Two-stage estimation of the same SFPF model is conducted for comparative purposes. The first stage involves the estimation of Equation (3.1) by ML method, assuming that Uis are i.i.d as truncation at zero of an N(d_u, s_u²) distribution. The second stage involves the regression of the negative logs of TE predictions from the estimated first stage model upon the 5 firm specific factors. The signs of estimated coefficients are the same as those obtained in the single stage estimation procedure. All coefficients, however, are not significant at 5% or 10% level except d₄, which is viewed as a support for the single stage procedure.

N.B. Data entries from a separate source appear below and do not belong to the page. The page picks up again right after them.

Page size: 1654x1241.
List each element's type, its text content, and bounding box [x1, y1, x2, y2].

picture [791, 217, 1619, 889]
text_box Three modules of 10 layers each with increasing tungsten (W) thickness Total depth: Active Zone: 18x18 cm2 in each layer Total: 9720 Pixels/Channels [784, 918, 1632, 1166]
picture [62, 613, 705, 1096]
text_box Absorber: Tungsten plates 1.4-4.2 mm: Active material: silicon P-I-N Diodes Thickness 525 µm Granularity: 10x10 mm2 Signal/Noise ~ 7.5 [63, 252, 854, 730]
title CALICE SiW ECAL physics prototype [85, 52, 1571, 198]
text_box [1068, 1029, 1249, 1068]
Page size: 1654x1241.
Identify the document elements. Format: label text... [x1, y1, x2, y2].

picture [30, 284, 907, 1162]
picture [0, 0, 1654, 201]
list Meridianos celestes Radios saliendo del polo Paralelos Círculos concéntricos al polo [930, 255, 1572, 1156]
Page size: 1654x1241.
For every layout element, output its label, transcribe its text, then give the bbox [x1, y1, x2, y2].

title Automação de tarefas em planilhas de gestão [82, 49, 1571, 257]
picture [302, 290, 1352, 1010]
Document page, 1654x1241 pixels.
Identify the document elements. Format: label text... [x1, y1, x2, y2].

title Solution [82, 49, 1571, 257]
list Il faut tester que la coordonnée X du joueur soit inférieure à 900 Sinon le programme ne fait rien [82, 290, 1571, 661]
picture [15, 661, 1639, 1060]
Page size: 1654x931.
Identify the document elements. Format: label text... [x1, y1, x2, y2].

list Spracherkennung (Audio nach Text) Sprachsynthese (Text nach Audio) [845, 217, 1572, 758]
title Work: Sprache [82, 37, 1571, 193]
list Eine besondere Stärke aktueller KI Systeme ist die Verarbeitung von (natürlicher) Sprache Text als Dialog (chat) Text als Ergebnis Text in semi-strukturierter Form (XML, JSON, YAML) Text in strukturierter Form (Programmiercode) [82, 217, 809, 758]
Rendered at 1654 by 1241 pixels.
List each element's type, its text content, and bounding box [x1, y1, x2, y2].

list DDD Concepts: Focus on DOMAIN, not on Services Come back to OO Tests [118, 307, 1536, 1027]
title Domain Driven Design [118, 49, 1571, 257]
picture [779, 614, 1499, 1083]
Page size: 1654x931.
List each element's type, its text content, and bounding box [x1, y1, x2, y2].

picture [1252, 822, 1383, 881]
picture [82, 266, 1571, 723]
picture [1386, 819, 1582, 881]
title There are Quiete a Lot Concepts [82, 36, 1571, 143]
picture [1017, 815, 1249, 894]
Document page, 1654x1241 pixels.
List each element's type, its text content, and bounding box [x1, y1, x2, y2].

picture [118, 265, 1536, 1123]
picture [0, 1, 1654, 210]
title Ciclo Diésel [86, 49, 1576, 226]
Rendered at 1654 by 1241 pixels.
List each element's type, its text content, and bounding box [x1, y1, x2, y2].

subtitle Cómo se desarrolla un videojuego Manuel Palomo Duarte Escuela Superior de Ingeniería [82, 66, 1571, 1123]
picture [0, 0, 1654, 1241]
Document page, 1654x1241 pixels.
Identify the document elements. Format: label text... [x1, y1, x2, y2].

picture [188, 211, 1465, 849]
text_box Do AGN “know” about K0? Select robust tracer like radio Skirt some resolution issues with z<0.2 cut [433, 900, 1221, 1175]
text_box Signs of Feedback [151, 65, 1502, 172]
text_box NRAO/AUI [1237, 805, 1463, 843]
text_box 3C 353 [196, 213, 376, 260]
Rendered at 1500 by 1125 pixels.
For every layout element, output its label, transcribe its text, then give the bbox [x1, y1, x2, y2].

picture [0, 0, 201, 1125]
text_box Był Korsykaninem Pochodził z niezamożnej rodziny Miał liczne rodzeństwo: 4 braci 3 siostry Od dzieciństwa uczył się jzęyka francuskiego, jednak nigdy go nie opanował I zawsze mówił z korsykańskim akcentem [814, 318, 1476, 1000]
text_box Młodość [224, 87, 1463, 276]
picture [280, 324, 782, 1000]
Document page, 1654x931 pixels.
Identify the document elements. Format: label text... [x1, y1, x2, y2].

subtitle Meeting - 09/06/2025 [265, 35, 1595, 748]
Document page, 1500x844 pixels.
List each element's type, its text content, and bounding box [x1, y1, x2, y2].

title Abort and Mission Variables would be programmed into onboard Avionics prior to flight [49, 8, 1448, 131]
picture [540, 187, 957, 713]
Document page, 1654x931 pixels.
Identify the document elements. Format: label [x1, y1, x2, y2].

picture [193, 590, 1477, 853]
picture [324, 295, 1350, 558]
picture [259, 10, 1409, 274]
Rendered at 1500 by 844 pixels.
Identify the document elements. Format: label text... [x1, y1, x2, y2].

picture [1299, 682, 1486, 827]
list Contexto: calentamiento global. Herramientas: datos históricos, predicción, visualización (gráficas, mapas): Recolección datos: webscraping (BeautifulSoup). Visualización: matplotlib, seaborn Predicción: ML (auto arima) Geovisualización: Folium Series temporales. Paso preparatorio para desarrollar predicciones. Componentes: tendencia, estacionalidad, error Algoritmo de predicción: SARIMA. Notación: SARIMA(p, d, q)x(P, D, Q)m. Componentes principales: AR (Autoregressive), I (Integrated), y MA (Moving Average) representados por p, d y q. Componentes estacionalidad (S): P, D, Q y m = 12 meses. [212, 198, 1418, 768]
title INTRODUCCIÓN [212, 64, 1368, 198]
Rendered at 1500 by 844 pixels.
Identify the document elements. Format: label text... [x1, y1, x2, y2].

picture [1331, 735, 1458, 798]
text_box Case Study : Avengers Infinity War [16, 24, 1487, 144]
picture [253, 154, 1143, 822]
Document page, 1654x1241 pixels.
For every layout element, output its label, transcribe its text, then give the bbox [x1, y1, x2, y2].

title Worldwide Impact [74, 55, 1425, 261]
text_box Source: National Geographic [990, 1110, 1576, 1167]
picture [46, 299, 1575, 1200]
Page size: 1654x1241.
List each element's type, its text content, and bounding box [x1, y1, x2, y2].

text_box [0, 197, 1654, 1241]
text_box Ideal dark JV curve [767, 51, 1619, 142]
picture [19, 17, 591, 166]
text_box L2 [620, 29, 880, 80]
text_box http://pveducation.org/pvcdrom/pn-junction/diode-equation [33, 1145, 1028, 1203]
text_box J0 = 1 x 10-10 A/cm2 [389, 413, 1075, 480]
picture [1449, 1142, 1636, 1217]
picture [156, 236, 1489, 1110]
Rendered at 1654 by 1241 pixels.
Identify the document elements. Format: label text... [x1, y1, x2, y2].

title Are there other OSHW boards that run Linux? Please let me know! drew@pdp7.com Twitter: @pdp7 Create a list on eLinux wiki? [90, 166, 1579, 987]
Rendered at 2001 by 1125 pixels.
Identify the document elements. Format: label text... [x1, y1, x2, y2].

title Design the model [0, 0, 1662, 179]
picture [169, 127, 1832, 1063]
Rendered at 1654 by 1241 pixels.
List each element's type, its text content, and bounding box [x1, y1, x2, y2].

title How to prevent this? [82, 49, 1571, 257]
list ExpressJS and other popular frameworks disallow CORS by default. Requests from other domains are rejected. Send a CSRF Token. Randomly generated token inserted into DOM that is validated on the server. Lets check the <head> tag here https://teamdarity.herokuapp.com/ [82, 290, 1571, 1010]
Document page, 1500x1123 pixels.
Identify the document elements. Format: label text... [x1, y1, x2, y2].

Comparison with Approach Using 70% Threshold Dividing Sub-sectors

Chapter 4. Conclusion and Policy Implications

4.1. Conclusions

The most interesting finding is the effects of firm size, age and their interaction on TE of T&G industry. With the proxy of number of workers as firm size, the thesis has found that the size-efficiency effect is negative for firms older than 4 years and positive for those younger than 4 years. In other words, the marginal effect of size may become positive as firms get older. On the other hand, the correlation between age and efficiency may be negative or positive, depending on firm size. As the size is not so large with less than 1,445 workers, older firms will enjoy higher TE. This effect will be opposite as firms are beyond that threshold. Because of the interaction between firm age and size on efficiency, it is impossible to define exactly the best type of firms which perform the best TE. Nevertheless, two groups of not so large, old firms and large, young firms tend to have higher TE than other groups. It should be noted that this conclusion may be sensitive to other size proxies.

In addition to firm size and age, geographical location may also influence firm efficiency performance. The thesis has investigated that Southern Vietnam seems to be the best place for T&G firms. Due to more pressure of competitiveness, better infrastructure and facilities, more skilled labor and management, South-based firms have the highest mean TE of 91.21%, 8.43% and 5.08% higher than Center-based and North-based firms, respectively. The Center seems not to be the favorable place to set up T&G business currently.